Quote the records below, starting with the line that contains "List the series" and ending with the line that contains "Reading left to". Include both of those lines, and leave the pictures out of your answer.

*** DATASET EXTRACT Section Begins ***

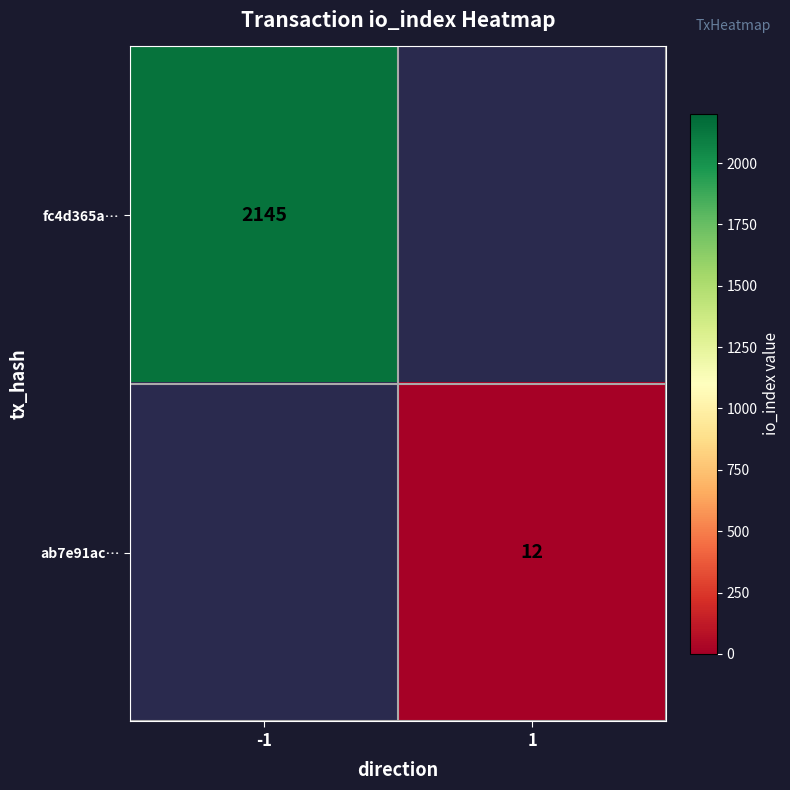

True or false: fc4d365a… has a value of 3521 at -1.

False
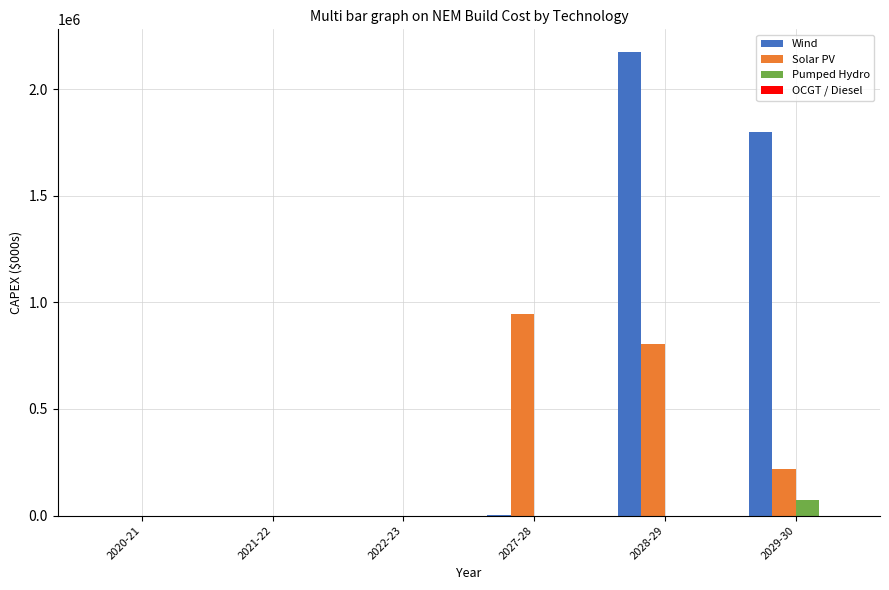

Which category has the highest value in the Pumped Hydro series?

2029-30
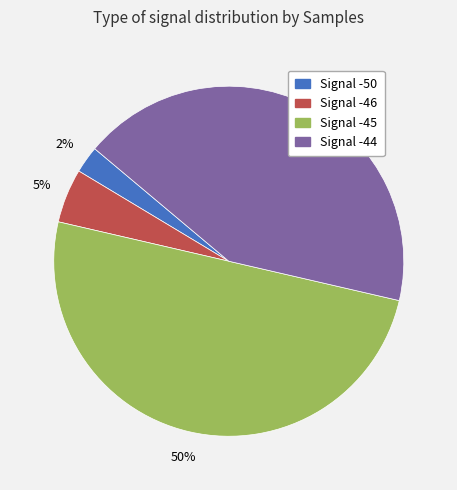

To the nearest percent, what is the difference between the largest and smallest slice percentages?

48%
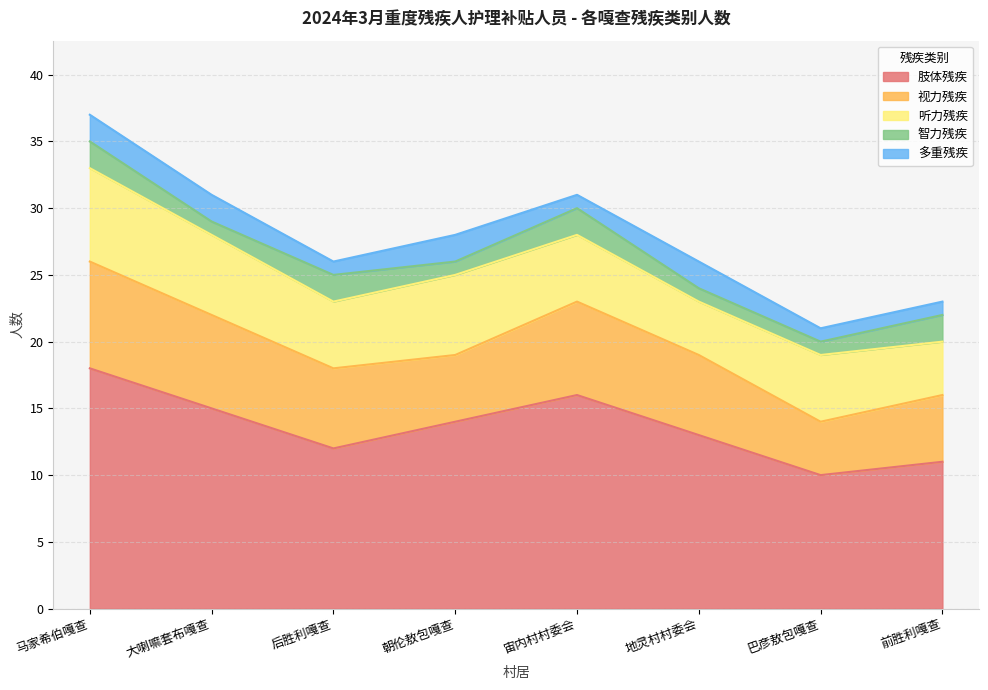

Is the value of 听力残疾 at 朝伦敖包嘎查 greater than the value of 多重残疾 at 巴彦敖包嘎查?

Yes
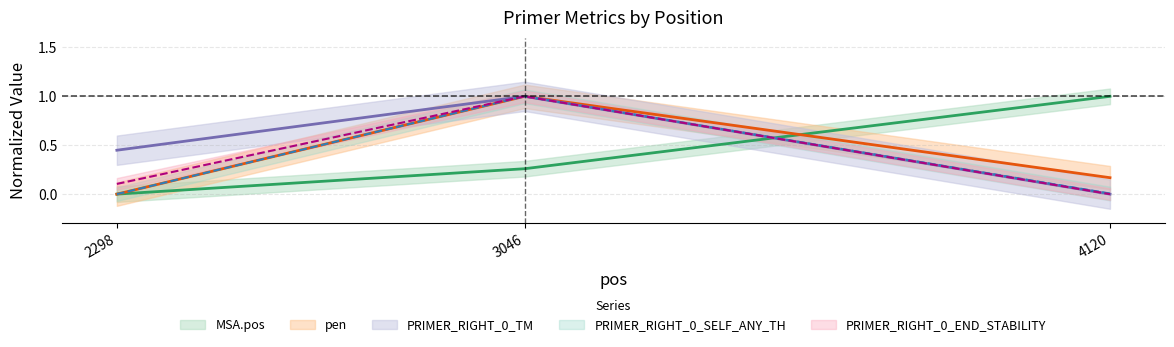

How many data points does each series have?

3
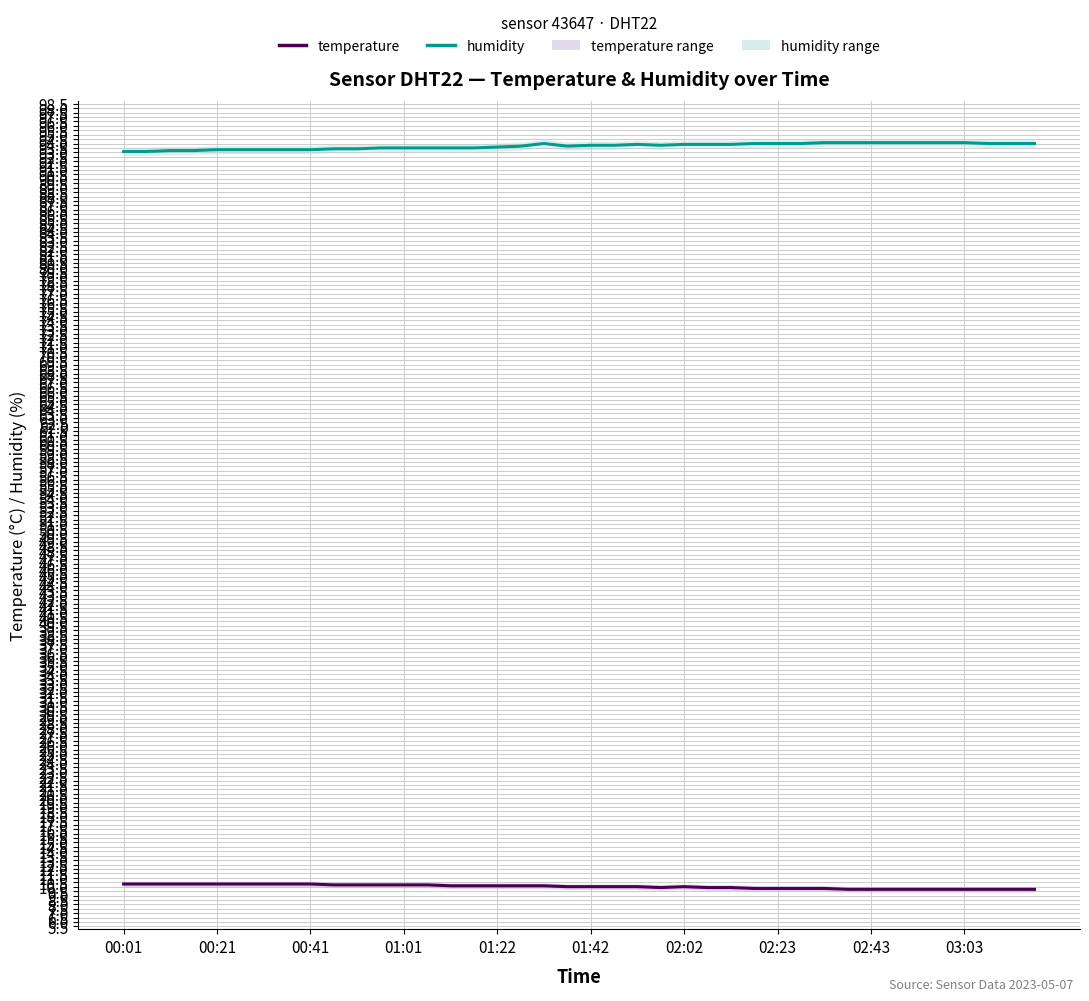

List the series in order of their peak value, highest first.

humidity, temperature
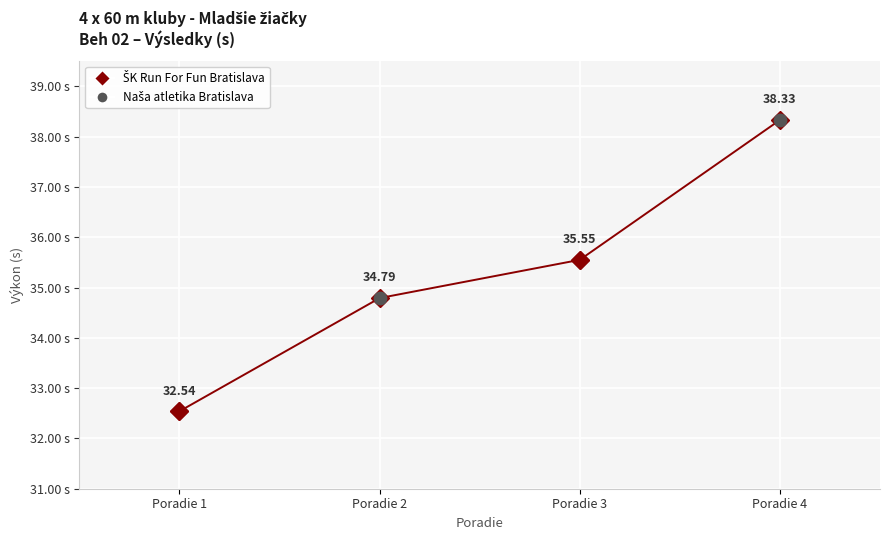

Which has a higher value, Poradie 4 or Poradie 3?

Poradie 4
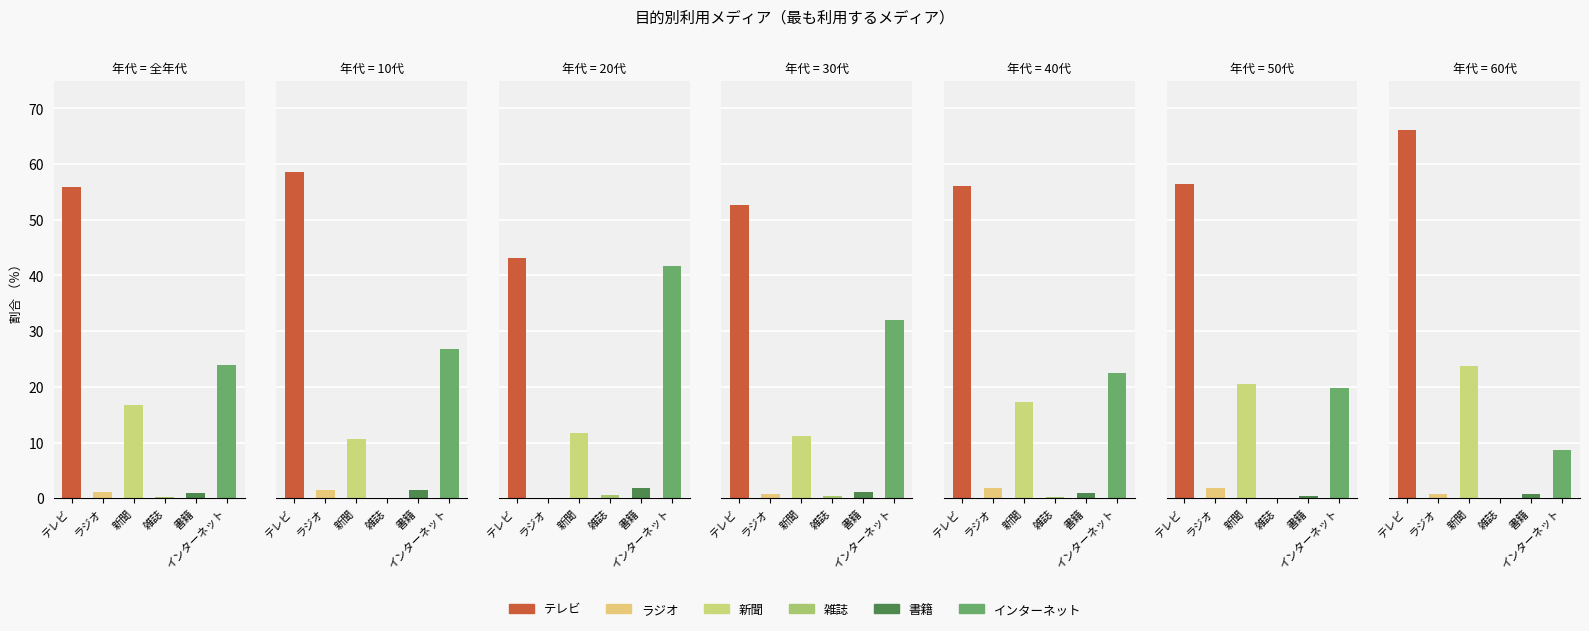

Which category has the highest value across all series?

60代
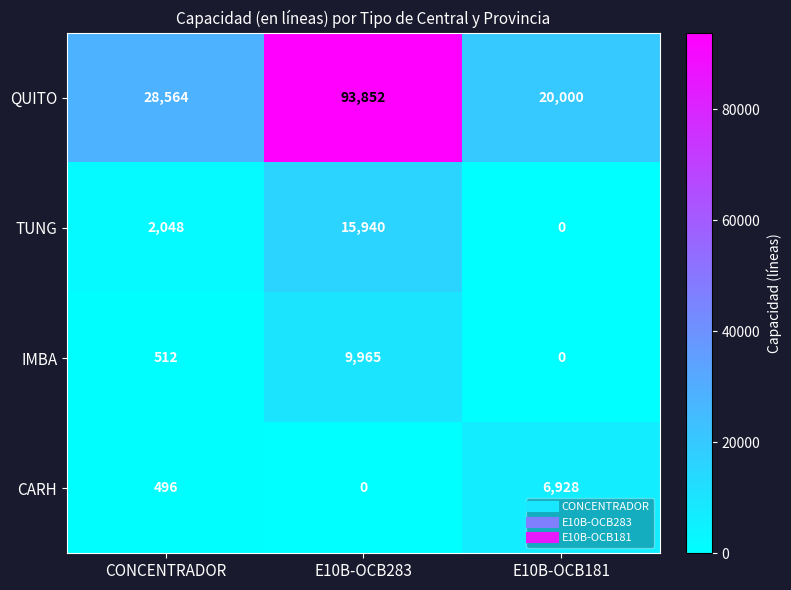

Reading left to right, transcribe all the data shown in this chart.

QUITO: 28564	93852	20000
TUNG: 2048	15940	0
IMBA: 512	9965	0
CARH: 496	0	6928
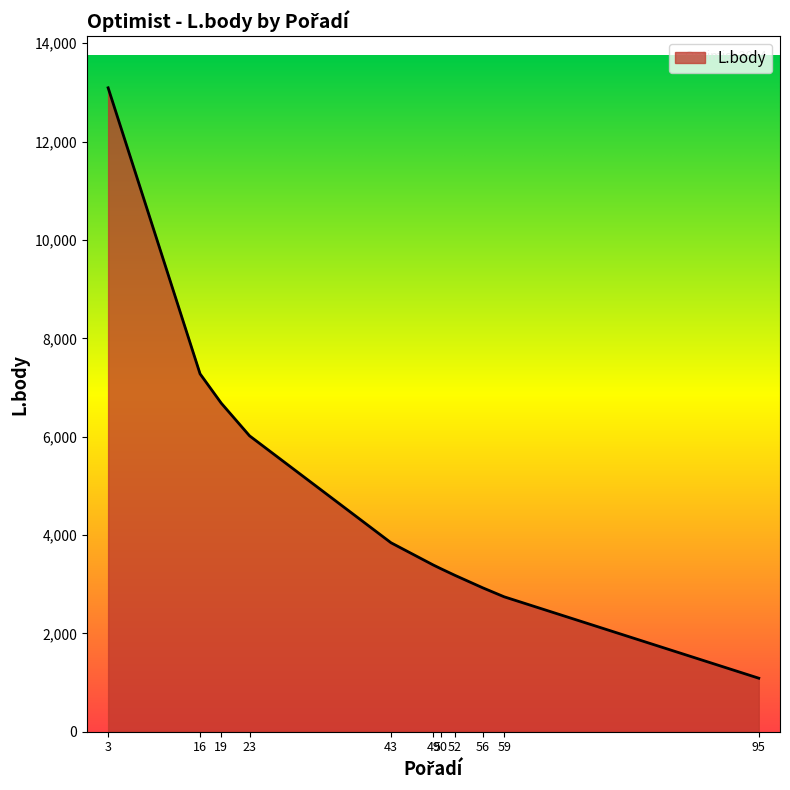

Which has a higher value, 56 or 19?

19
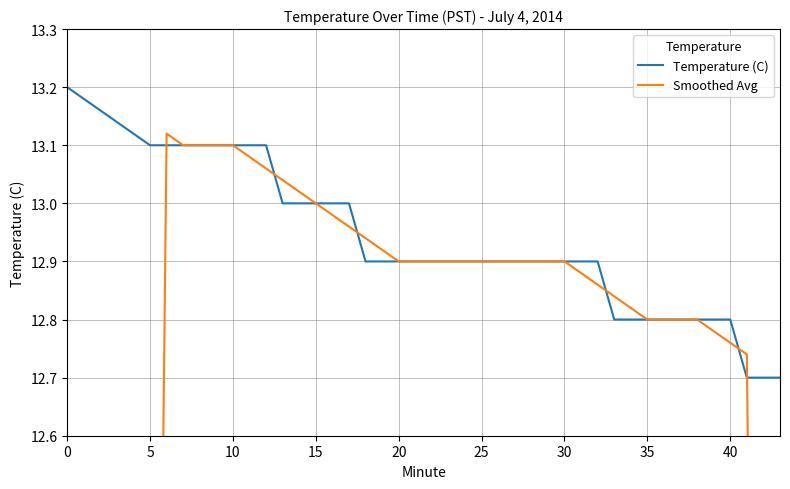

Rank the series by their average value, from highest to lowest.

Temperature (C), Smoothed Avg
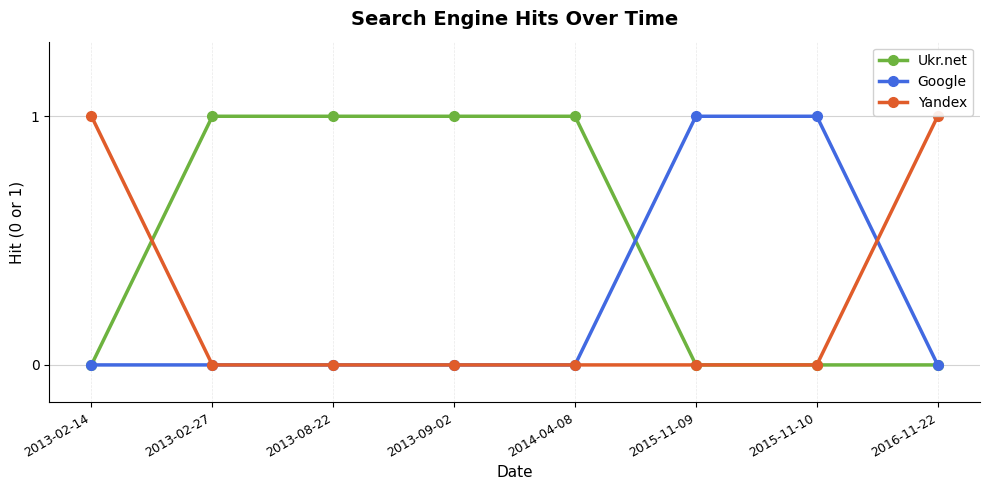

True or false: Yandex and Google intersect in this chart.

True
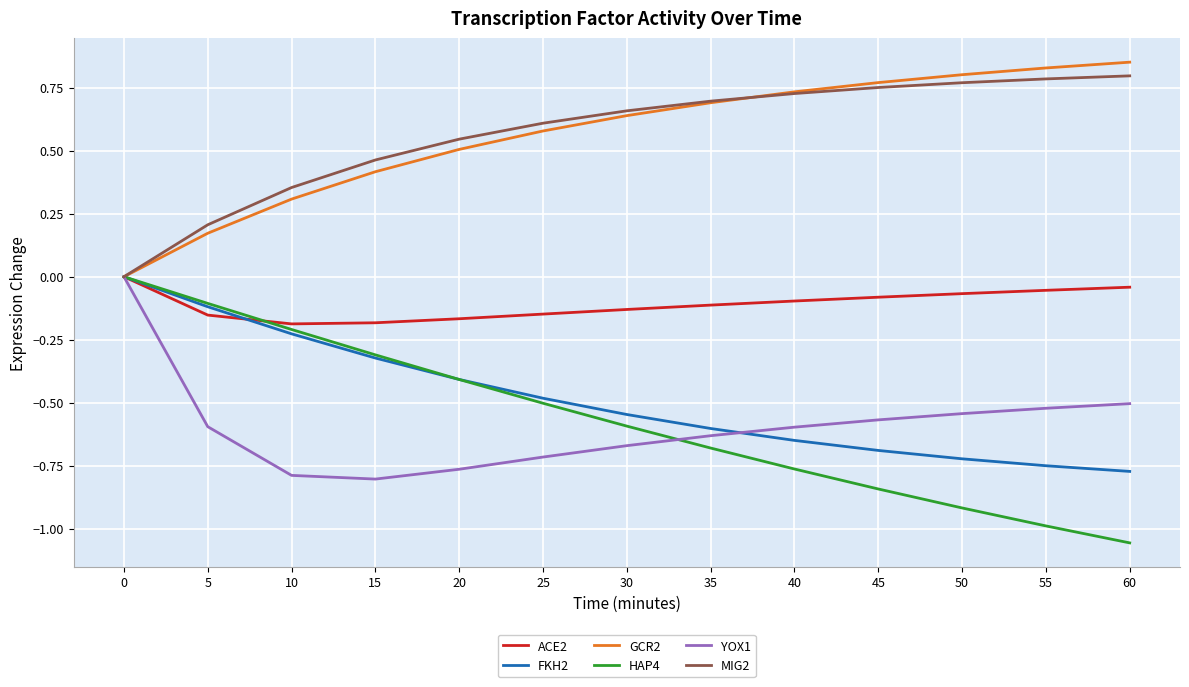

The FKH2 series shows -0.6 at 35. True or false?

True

*** DATASET EXTRACT Section Ends ***

■ **YOUR RESPONSE**
List the series in order of their peak value, highest first.

humidity, temperature

Which has a higher value, Poradie 4 or Poradie 3?

Poradie 4

Which category has the highest value across all series?

60代

Reading left to right, transcribe all the data shown in this chart.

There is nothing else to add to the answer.